# trolling motor question



## 71nova (Jan 9, 2008)

I have an eighteen and a half foot bayliner cuddy cabin. I want to add a trolling motor so I dont' have to change props on my outdrive everytime I want to go faster than five mph. Is there a minimum hp that I should consider to push this boat with or will, say a five horse work just fine?


----------



## luv2fsh&hnt (Sep 22, 2007)

My buddy has a bayliner capri I think and he uses a 9 horse yamaha for a kicker.


----------



## Grandpa D (Sep 7, 2007)

My son is using a 5 horse on his 18' boat. The wind will turn his boat around and the 5 horse won't keep up with it.
I would suggest a 9 horse.

I have a 15' tri hull and a 5 horse works fine with it.


----------



## DallanC (Jan 13, 2009)

How do you guys hook up steering with your kickers? Do you lean over and steer with the kicker, hook the kicker to your primary outboard and steer with steering wheel etc etc? I've long thought about getting a kicker but with the positioning of our transom and the downriggers, I dont have access to lean over and steer that way.

Right now we use a troll plate on the outboard which keeps us in the +1.8mph range.
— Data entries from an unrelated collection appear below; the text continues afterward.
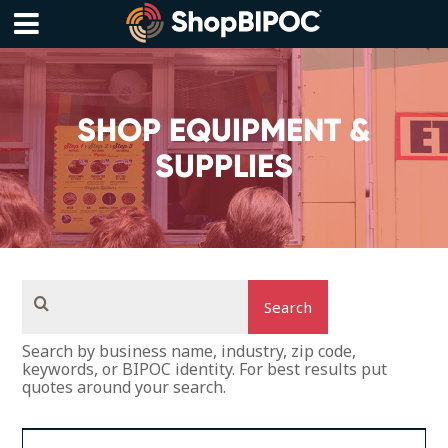
Skip
to
content
Menu
SHOP EQUIPMENT &
SUPPLIES
Search
Search by business name, industry, zip code,
keywords, or BIPOC identity. For best results put
quotes around your search.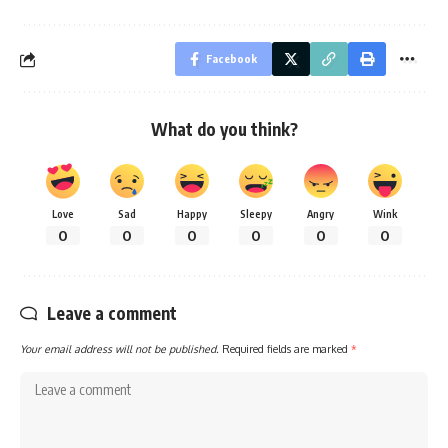
Facebook
What do you think?
Love
Sad
Happy
Sleepy
Angry
Wink
0
0
0
0
0
0
Leave a comment
Your email address will not be published.
Required fields are marked
*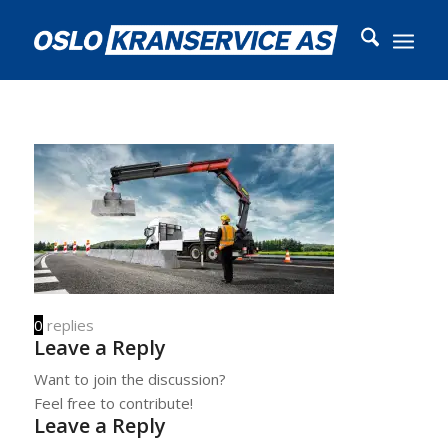
0
replies
Leave a Reply
Want to join the discussion?
Feel free to contribute!
Leave a Reply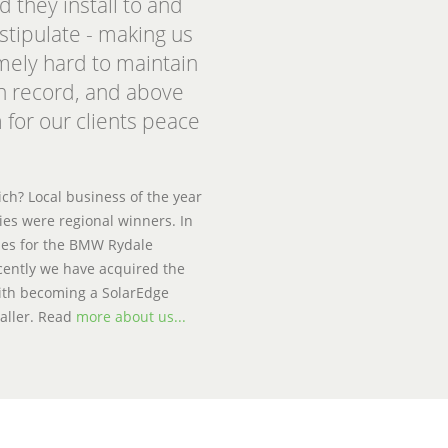
d they install to and
stipulate - making us
emely hard to maintain
n record, and above
 for our clients peace
h? Local business of the year
es were regional winners. In
ies for the BMW Rydale
ently we have acquired the
 with becoming a SolarEdge
aller. Read
more about us...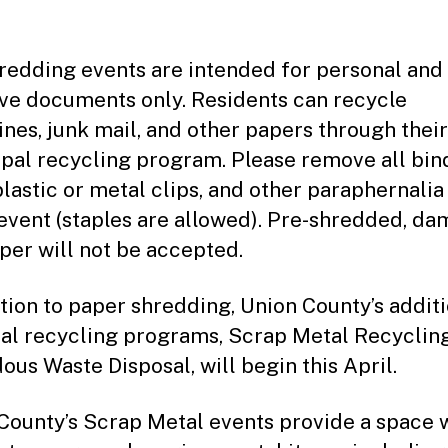
redding events are intended for personal and
ive documents only. Residents can recycle
nes, junk mail, and other papers through their
pal recycling program. Please remove all bin
plastic or metal clips, and other paraphernalia
 event (staples are allowed). Pre-shredded, da
per will not be accepted.
ition to paper shredding, Union County’s addit
al recycling programs, Scrap Metal Recyclin
ous Waste Disposal, will begin this April.
County’s Scrap Metal events provide a space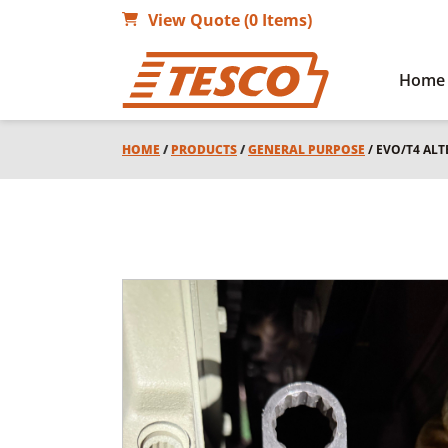
View Quote (0 Items)
Home
HOME
/
PRODUCTS
/
GENERAL PURPOSE
/ EVO/T4 AL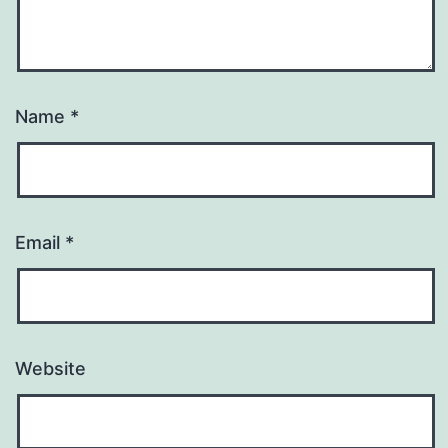
Name
*
Email
*
Website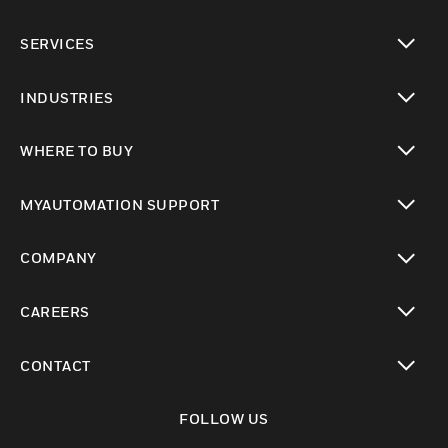
toggle view
SERVICES
toggle view
INDUSTRIES
toggle view
WHERE TO BUY
toggle view
MYAUTOMATION SUPPORT
toggle view
COMPANY
toggle view
CAREERS
toggle view
CONTACT
toggle view
FOLLOW US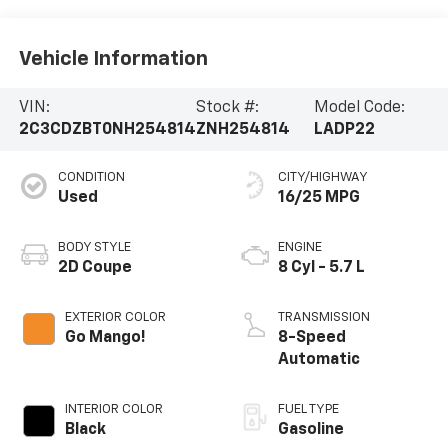
Vehicle Information
VIN:
Stock #:
Model Code:
2C3CDZBT0NH254814
ZNH254814
LADP22
CONDITION
CITY/HIGHWAY
Used
16/25 MPG
BODY STYLE
ENGINE
2D Coupe
8 Cyl - 5.7 L
EXTERIOR COLOR
TRANSMISSION
Go Mango!
8-Speed
Automatic
INTERIOR COLOR
FUEL TYPE
Black
Gasoline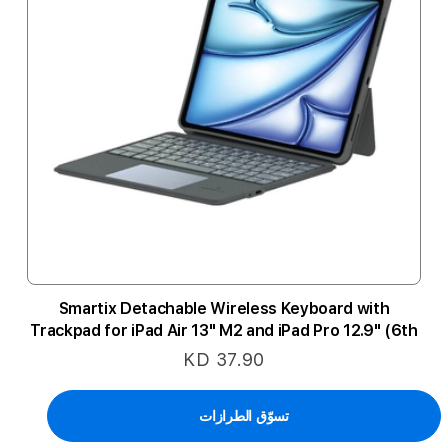
Smartix Detachable Wireless Keyboard with
Trackpad for iPad Air 13" M2 and iPad Pro 12.9" (6th
Gen) - Black
KD 37.90
تسوّق الطرازات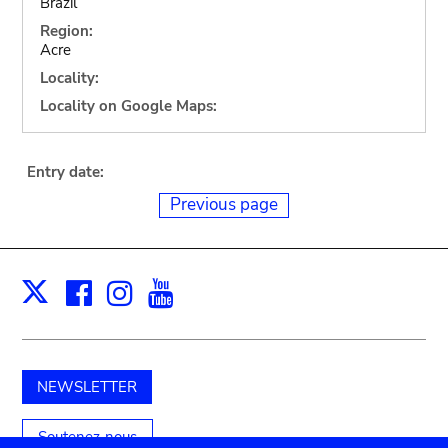
Brazil
Region:
Acre
Locality:
Locality on Google Maps:
Entry date:
Previous page
Facebook
Instagram
Youtube
Print
X
NEWSLETTER
Soutenez-nous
Works fine, just uses a big more fuel.


-DallanC


----------



## Grandpa D (Sep 7, 2007)

I use the rod that connects the troller to the main.
My son uses an electric control on his.
It's nice, you just set the speed and then control the motor with a remote switch.
Costs more than my system though.


----------



## Bhilly81 (Oct 18, 2009)

you just use a rod that mounts from the kicker to the main motor and they will both turn all the same with the turn of the wheel the seven horse that i have has the mounting bracket for that rod mount


----------



## DallanC (Jan 13, 2009)

Thanks for the info guys!


-DallanC


----------



## 71nova (Jan 9, 2008)

yeah thanks guys


----------



## 71nova (Jan 9, 2008)

now i wonder if it would interfere with my trim tabs. On the back I have a one third "swim deck", an outdrive, a downrigger, trim tabs, my fishfinder, a rod holder. It seems to me that the only place for the motor would be between my outdrive and downrigger/trim tab. I don't really want a front mount because then 
I would have to climb out on the cuddy, that would still be better than a 9 pitch prop though.


----------



## BROWN BAGGER (Sep 13, 2007)

I have a 5 hp on my 20' alumacraft. I have other problems from the motor than hp. it's called a short fat shaft  The 5 hp merc pushes my boat just fine; wind or not. I just don't have reverse. That's what I have to live with, cause I couldn't afford a new long shaft and the motor came off my smaller boat.

71nova, buy a kicker motor mount the extends and mounts to the transom. you have tons of adjustment and it wont interfere with the tabs and electronics. swim deck is another problem' but you have 2 sides of the boat


----------



## Gumbo (Sep 22, 2007)

Look into a mounting system or a hydraulic lift for the kicker rather hanging it off the transom. I also recommend a 4-stroke kicker so it draws fuel from the main fuel tank; no need for separate tanks or mixing (assuming your big motor is oil injected).


----------